I mentioned elsewhere on this site that my professional background in marketing and my academic background in persuasion theory inspired me to write this blog and book. Today I’m letting my inner geek out to talk a little bit about the mechanics of persuasion and why arts pros are having such a hard time making it work on new audiences.
Simply put, persuasion means using strategic communication to get people to do what we want them to do. It’s motivational. It’s about leveraging an audience’s desires to get them to think or act in a particular way.
If you know your audience has a pent up desire for California plein air painting, for example, and you want to persuade them to come to your exhibit of California plein air paintings, you’ll develop marketing messages that demonstrate how your exhibit will satisfy their desire. This is persuasion at its most basic: recognizing an unsatisfied yearning in the marketplace, then describing how a certain action (coming to the museum) will solve the problem.
For many decades this is how the arts motivated audiences:
- We know you have a desire for X.
- We are presenting X.
- You will do Y.
- We know you have a desire for California plein air painting.
- We are presenting California plein air painting.

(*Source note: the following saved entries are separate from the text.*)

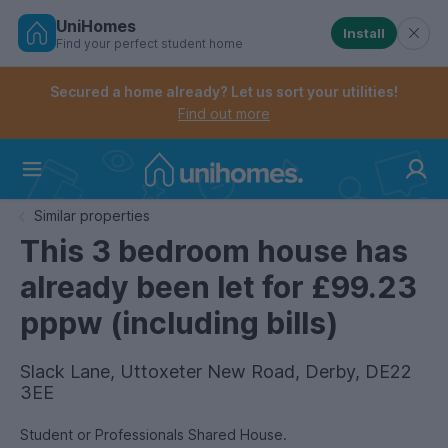
UniHomes
Install
Find your perfect student home
Controls the mobile navigation menu. When checked, 
Controls the mobile account menu. When checked, th
Skip
to
Secured a home already? Let us sort your utilities!
main
Find out more
content
Home
Similar properties
This 3 bedroom house has
already been let for £99.23
pppw (including bills)
Slack Lane, Uttoxeter New Road, Derby, DE22
3EE
Student or Professionals Shared House.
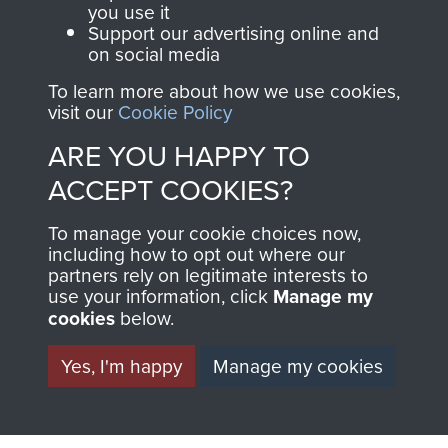
you use it
Support our advertising online and
on social media
2nd Parachute Brigade
To learn more about how we use cookies,
visit our
Cookie Policy
ARE YOU HAPPY TO
ACCEPT COOKIES?
Italy
To manage your cookie choices now,
including how to opt out where our
partners rely on legitimate interests to
use your information, click
Manage my
cookies
below.
Yes, I'm happy
Manage my cookies
AIRBORNE
DONATE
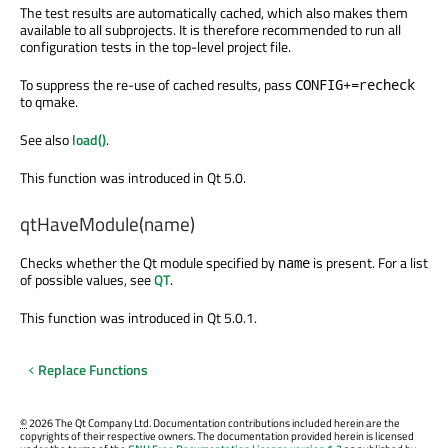
The test results are automatically cached, which also makes them
available to all subprojects. It is therefore recommended to run all
configuration tests in the top-level project file.
To suppress the re-use of cached results, pass
CONFIG+=recheck
to qmake.
See also
load()
.
This function was introduced in Qt 5.0.
qtHaveModule(name)
Checks whether the Qt module specified by
is present. For a list
name
of possible values, see
QT
.
This function was introduced in Qt 5.0.1.
Replace Functions
©
2026 The Qt Company Ltd. Documentation contributions included herein are the
copyrights of their respective owners. The documentation provided herein is licensed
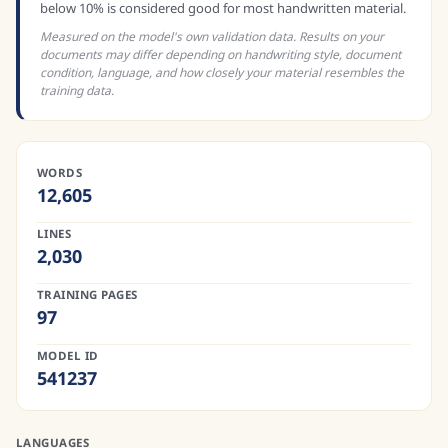
below 10% is considered good for most handwritten material.
Measured on the model's own validation data. Results on your
documents may differ depending on handwriting style, document
condition, language, and how closely your material resembles the
training data.
WORDS
12,605
LINES
2,030
TRAINING PAGES
97
MODEL ID
541237
LANGUAGES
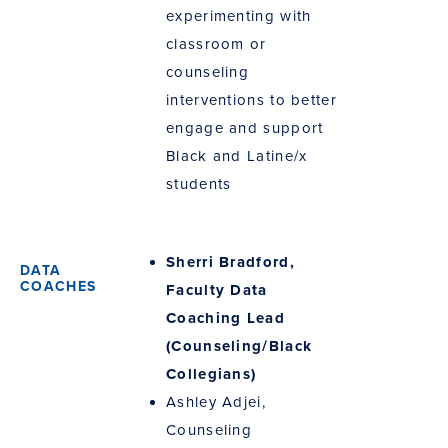
experimenting with
classroom or
counseling
interventions to better
engage and support
Black and Latine/x
students
Sherri Bradford,
Faculty Data
Coaching Lead
(Counseling/Black
Collegians)
Ashley Adjei,
Counseling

- You will come to our gallery.
For a long time, marketing the arts was a simple, straightforward process because there was an abundance of unsatisfied desire in the marketplace and all we had to do was find attractive ways to describe our products to people who already yearned for them.
But what happens when the hunger for our products diminishes and there’s not quite as much unsatisfied desire in the marketplace? What happens when younger audiences don’t have the same motivating appetites as their parents did? What happens to persuasion when the pent up desire is removed from the equation?
- We really, really hope that you have a desire for X.
- We’re presenting X because we think it’s important (whether you desire it or not).
- You might do Y, but then again we don’t have a clue what you’ll do because we don’t actually know you and we haven’t bothered to find out what you want so it’s not possible for us to describe X in a way that makes it relevant to your desires, and instead we’re going to do what we’ve always done, which is focus on the loyal audiences we do know, and hope that somehow you’ll end up coming, too.
The key to building new audiences lies in fixing this bloated equation and getting back to the elegant X+X=Y equation we started with. And the key to fixing the equation lies in being able to say “We know you have a desire for X.” And the key to finding out what X stands for is to figure out who those new audiences are and ask them what they want.
- We know you have a desire for authentic arts experiences you can share with friends in a setting that provides numerous amenities for leisure entertainment and social interaction (because you told us this when we did our research).
- We’re presenting beautiful, rare, original oil paintings for you and your friends to experience in an extraordinary setting that includes food, drink, shopping and an entertaining array of additional exhibits and attractions.
- (And because we took time to understand your yearnings and describe our product accordingly) we can predict with confidence that you’re going to come.
When it comes to persuasion, arts pros have a choice to make. We can continue to produce the same old passive marketing messages knowing that their persuasive power is waning, or we can reenergize our persuasive power by learning who our new audiences are, finding out what they want and then creating a new motivating language that describes how our products will make them happy.
There’s a danger in this, of course. We may learn that new audiences are difficult to identify, that they don’t value us as much as we wish they did, that to them we’re just another choice among dozens of equally attractive but lower-brow leisure entertainment options, or, in the most daunting scenario, that their diminishing enthusiasm for our products is chronic and irreversible.
But if the alternative is to hide in our conference rooms paying lip service to imaginary new audiences and blithely ignoring them in our marketing messages, we can’t complain when actual new audiences fail to materialize at our doorstep.